▶ [Saved data entries]:

----------

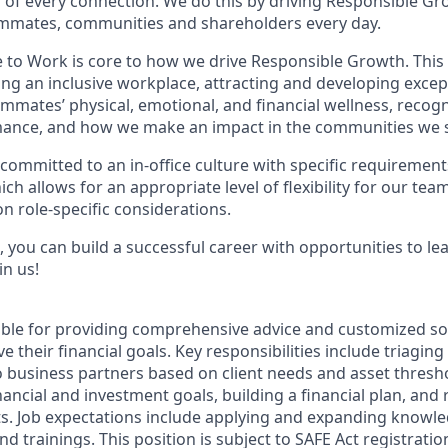
of every connection. We do this by driving Responsible Gr
eammates, communities and shareholders every day.
e to Work is core to how we drive Responsible Growth. This
g an inclusive workplace, attracting and developing except
mmates’ physical, emotional, and financial wellness, recog
ance, and how we make an impact in the communities we s
committed to an in-office culture with specific requirement
ch allows for an appropriate level of flexibility for our te
n role-specific considerations.
 you can build a successful career with opportunities to le
in us!
sible for providing comprehensive advice and customized sol
 their financial goals. Key responsibilities include triaging 
o business partners based on client needs and asset thresh
inancial and investment goals, building a financial plan, a
s. Job expectations include applying and expanding knowl
nd trainings. This position is subject to SAFE Act registrati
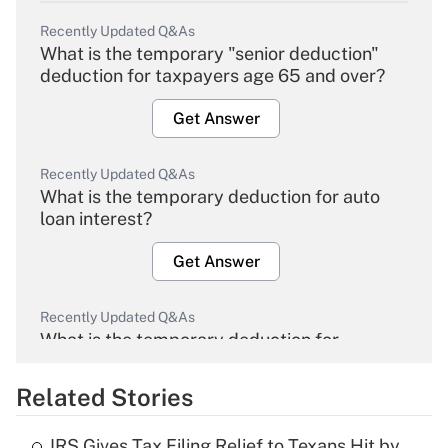
Recently Updated Q&As
What is the temporary "senior deduction"
deduction for taxpayers age 65 and over?
Get Answer
Recently Updated Q&As
What is the temporary deduction for auto
loan interest?
Get Answer
Recently Updated Q&As
What is the temporary deduction for
overtime income?
Related Stories
Get Answer
IRS Gives Tax Filing Relief to Texans Hit by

----------

▶ [Written task]: Pictures are not part of the copy. Return every record exactly.

▶ [Exercise response]:
of every connection. We do this by driving Responsible Gr
eammates, communities and shareholders every day.
e to Work is core to how we drive Responsible Growth. This
g an inclusive workplace, attracting and developing except
mmates’ physical, emotional, and financial wellness, recog
ance, and how we make an impact in the communities we s
committed to an in-office culture with specific requirement
ch allows for an appropriate level of flexibility for our te
n role-specific considerations.
 you can build a successful career with opportunities to le
in us!
sible for providing comprehensive advice and customized sol
 their financial goals. Key responsibilities include triaging 
o business partners based on client needs and asset thresh
inancial and investment goals, building a financial plan, a
s. Job expectations include applying and expanding knowl
nd trainings. This position is subject to SAFE Act registrati
Recently Updated Q&As
What is the temporary "senior deduction"
deduction for taxpayers age 65 and over?
Get Answer
Recently Updated Q&As
What is the temporary deduction for auto
loan interest?
Get Answer
Recently Updated Q&As
What is the temporary deduction for
overtime income?
Related Stories
Get Answer
IRS Gives Tax Filing Relief to Texans Hit by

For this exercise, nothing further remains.